Individual pitchers respond differently to similar stresses, and the same pitch count or test of biomechanics won't apply equally to everyone. The best predictor of whether a pitcher is going to get hurt is whether he's pitching while feeling fatigued.

"Research has shown that fatigue is a critical signal to stop pitching," Fleisig said. "If a pitcher is pitching as hard or harder at the end of the game and if he does not alter his mechanics and doesn't feel fatigued, then I don't think he's at any increased risk of injury.

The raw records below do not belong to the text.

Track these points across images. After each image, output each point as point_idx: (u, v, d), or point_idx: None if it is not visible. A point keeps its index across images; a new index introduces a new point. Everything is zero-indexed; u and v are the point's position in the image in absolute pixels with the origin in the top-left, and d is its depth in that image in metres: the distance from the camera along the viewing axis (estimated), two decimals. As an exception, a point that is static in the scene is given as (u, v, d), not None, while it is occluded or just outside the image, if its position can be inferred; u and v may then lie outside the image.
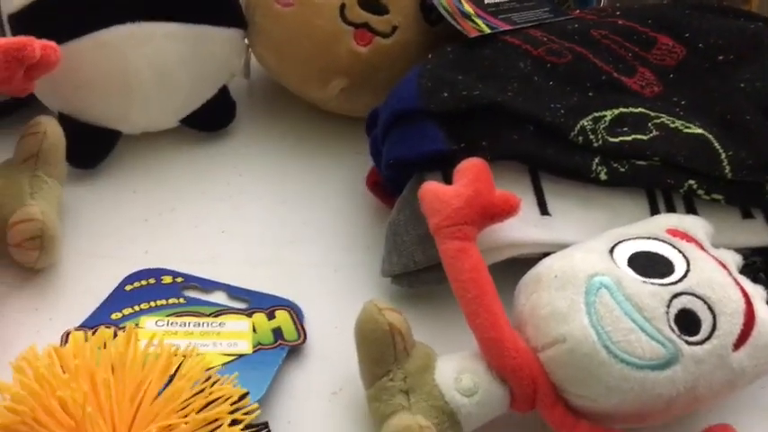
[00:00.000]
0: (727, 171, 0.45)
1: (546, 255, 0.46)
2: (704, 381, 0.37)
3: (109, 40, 0.50)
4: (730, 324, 0.37)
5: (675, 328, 0.37)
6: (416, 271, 0.46)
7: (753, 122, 0.46)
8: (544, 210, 0.46)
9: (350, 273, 0.49)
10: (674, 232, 0.41)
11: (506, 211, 0.42)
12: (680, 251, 0.40)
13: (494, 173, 0.43)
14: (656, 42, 0.51)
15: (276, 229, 0.52)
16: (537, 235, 0.45)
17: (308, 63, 0.55)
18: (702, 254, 0.40)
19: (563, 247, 0.45)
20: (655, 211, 0.46)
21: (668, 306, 0.37)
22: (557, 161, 0.46)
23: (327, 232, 0.52)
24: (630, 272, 0.39)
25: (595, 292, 0.38)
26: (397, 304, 0.41)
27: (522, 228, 0.45)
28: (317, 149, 0.58)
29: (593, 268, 0.39)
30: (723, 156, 0.45)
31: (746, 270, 0.42)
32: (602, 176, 0.46)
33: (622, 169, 0.46)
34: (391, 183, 0.49)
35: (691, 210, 0.46)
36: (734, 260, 0.42)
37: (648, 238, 0.41)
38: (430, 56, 0.50)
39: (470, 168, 0.42)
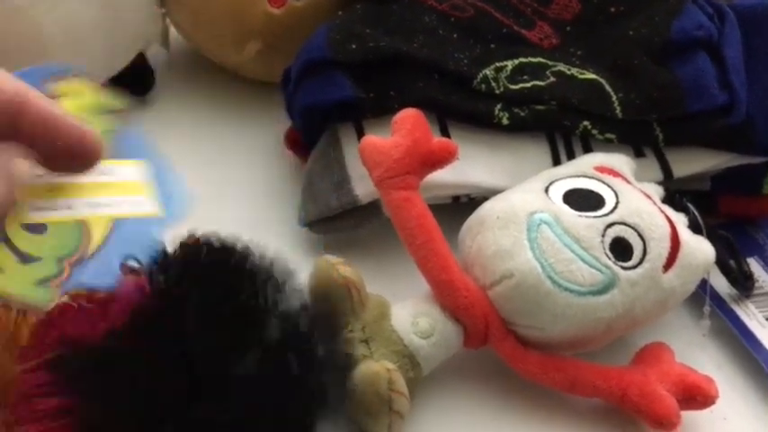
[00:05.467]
0: (617, 111, 0.48)
1: (455, 199, 0.49)
2: (640, 302, 0.40)
3: (20, 4, 0.47)
4: (659, 248, 0.41)
5: (611, 256, 0.40)
6: (331, 218, 0.48)
7: (640, 66, 0.49)
8: None
9: (268, 227, 0.49)
10: (602, 169, 0.44)
11: (446, 157, 0.43)
12: (609, 186, 0.43)
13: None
14: (553, -2, 0.54)
15: (196, 190, 0.50)
16: (446, 177, 0.45)
17: (223, 26, 0.54)
18: (629, 187, 0.43)
19: (471, 188, 0.48)
20: (555, 152, 0.49)
21: (603, 236, 0.40)
22: (461, 107, 0.48)
23: (246, 191, 0.52)
24: (566, 207, 0.41)
25: (536, 228, 0.40)
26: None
27: None
28: (237, 116, 0.57)
29: (531, 206, 0.41)
30: (614, 98, 0.48)
31: (667, 200, 0.46)
32: (505, 121, 0.48)
33: (523, 114, 0.48)
34: (307, 136, 0.50)
35: (588, 150, 0.49)
36: (656, 191, 0.45)
37: (579, 176, 0.43)
38: (340, 13, 0.51)
39: (407, 119, 0.43)
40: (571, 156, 0.49)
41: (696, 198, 0.49)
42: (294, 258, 0.38)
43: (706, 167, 0.50)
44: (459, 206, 0.48)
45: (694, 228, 0.45)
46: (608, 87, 0.49)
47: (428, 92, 0.48)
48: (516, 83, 0.49)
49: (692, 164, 0.50)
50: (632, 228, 0.41)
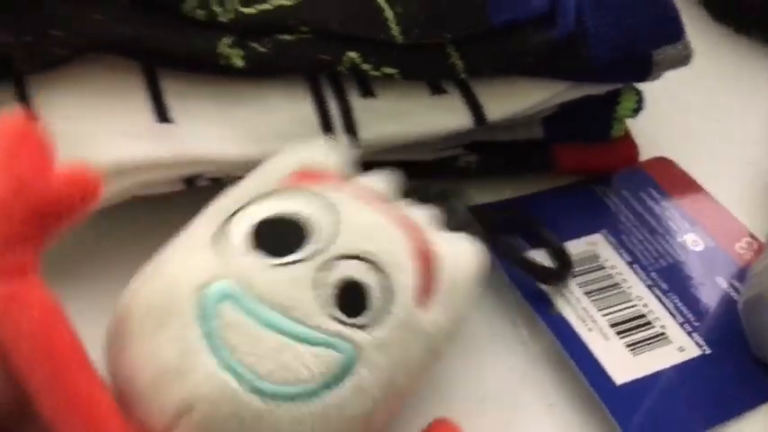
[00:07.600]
0: (395, 33, 0.33)
1: (189, 182, 0.34)
2: (401, 368, 0.26)
3: None
4: (402, 276, 0.26)
5: (339, 314, 0.24)
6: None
7: None
8: (163, 116, 0.33)
9: None
10: (302, 176, 0.28)
11: (79, 198, 0.24)
12: (318, 198, 0.27)
13: (85, 70, 0.32)
14: None
15: None
16: (149, 149, 0.32)
17: None
18: (345, 194, 0.27)
19: (202, 164, 0.33)
20: (320, 101, 0.34)
21: (317, 287, 0.24)
22: (167, 47, 0.33)
23: None
24: (261, 257, 0.25)
25: (214, 313, 0.24)
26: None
27: (125, 142, 0.32)
28: None
29: (200, 274, 0.24)
30: (389, 12, 0.33)
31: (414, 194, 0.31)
32: (238, 62, 0.33)
33: (263, 49, 0.33)
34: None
35: (368, 93, 0.34)
36: (387, 184, 0.30)
37: (273, 195, 0.27)
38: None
39: (2, 139, 0.23)
40: (344, 104, 0.34)
41: (529, 151, 0.36)
42: None
43: (530, 104, 0.35)
44: (200, 193, 0.31)
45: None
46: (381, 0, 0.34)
47: (111, 27, 0.32)
48: (251, 4, 0.33)
49: (511, 100, 0.35)
50: (363, 260, 0.25)
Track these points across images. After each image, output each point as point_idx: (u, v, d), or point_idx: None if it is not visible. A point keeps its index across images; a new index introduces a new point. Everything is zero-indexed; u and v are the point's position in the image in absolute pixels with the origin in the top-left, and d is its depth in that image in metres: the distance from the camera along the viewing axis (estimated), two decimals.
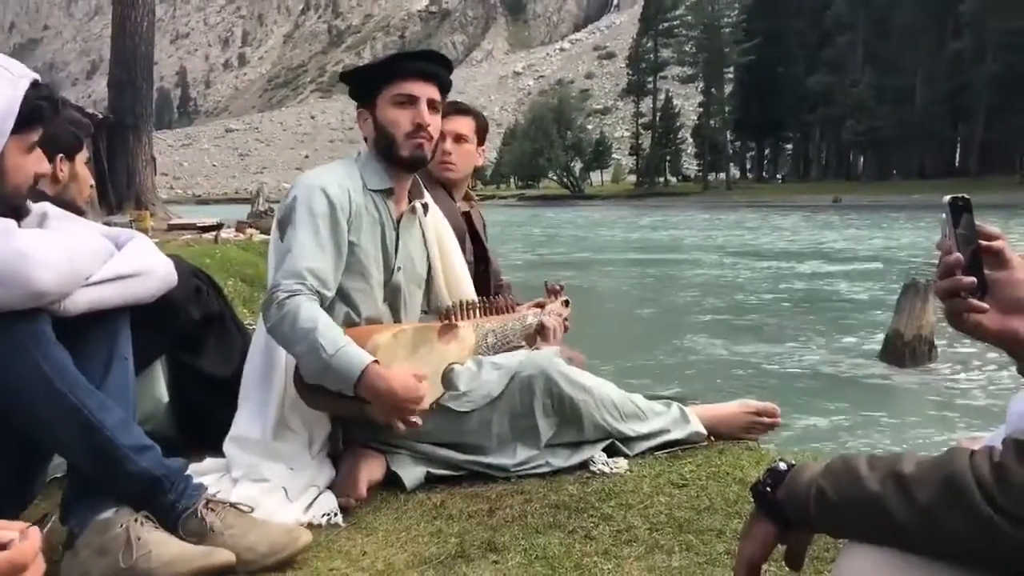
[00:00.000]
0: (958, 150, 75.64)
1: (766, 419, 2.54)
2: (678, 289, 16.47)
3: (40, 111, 1.74)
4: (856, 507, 1.01)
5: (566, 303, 2.87)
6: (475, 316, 2.44)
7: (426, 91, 2.28)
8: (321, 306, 2.10)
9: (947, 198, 1.16)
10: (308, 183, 2.22)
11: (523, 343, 2.66)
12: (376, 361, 2.00)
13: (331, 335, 2.01)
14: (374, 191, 2.30)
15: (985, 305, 1.11)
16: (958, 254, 1.12)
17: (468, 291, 2.58)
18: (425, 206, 2.45)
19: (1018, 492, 0.89)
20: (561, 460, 2.29)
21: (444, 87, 2.36)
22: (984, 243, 1.13)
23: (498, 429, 2.29)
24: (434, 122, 2.30)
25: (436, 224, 2.53)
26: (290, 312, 2.04)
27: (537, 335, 2.71)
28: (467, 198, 3.10)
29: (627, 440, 2.37)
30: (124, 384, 1.88)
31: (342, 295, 2.25)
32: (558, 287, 2.88)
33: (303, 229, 2.16)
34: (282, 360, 2.23)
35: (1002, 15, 60.88)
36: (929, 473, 0.95)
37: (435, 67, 2.33)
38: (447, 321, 2.34)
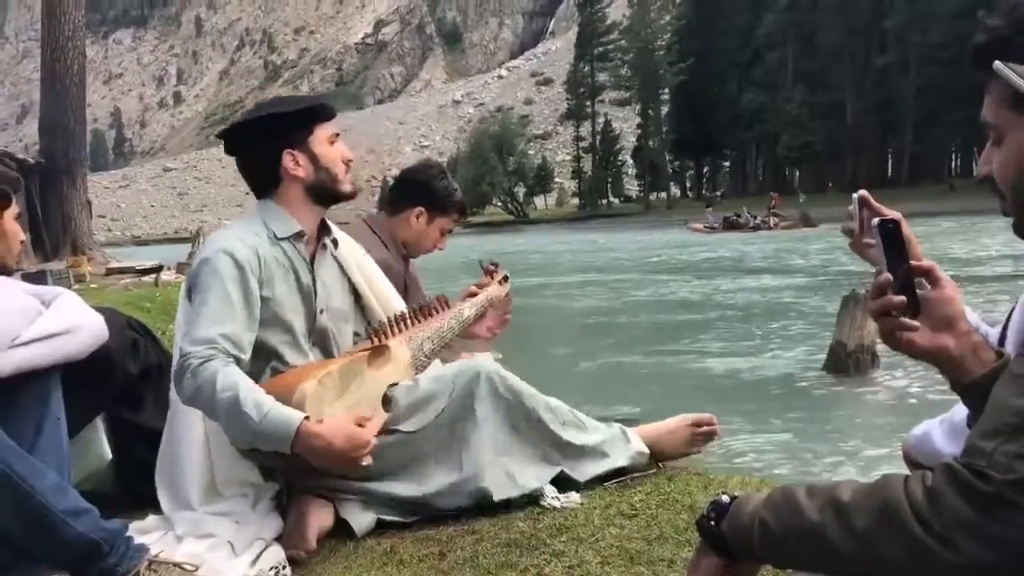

But there is not a large sample of pitchers who are in this situation to be studied."

One other pitcher routinely among the league leaders in innings pitched and pitches thrown is Sabathia, who doesn't build velocity throughout a game but does sustain it.

"Obviously you work hard in between starts so you have the stamina so you can pitch late into the game and not lose velocity, but I don't think you teach anybody how to do that," Sabathia said. "You've got to work at it to be able to keep the stamina, but you've got to be blessed and God-given to be able do that.

"I want to be steady and even and to be able to have a little extra late. Justin starts off 90, 91 and builds up to 100. That would be hard for me to do and keep my delivery."

Detroit pitching coach Jeff Jones described Verlander as "very regimented" in his offseason throwing and "focused and intense" in his bullpen sessions.

"He's a phenomenal pitcher," Jones said. "Anybody who can do that, it's so unusual. The one thing he has done the last couple of years is he saves a little bit and he's got some left at the end of the game. In his first two or three years he'd come out and throw his fastball basically as hard as he could."

Now Verlander is arguably the game's best pitcher with a remarkable knack for going deep into games and heating up when he does. How he does it, however, remains a mystery.

"I have no explanation," Jones said.

The results, for now, will have to speak for themselves.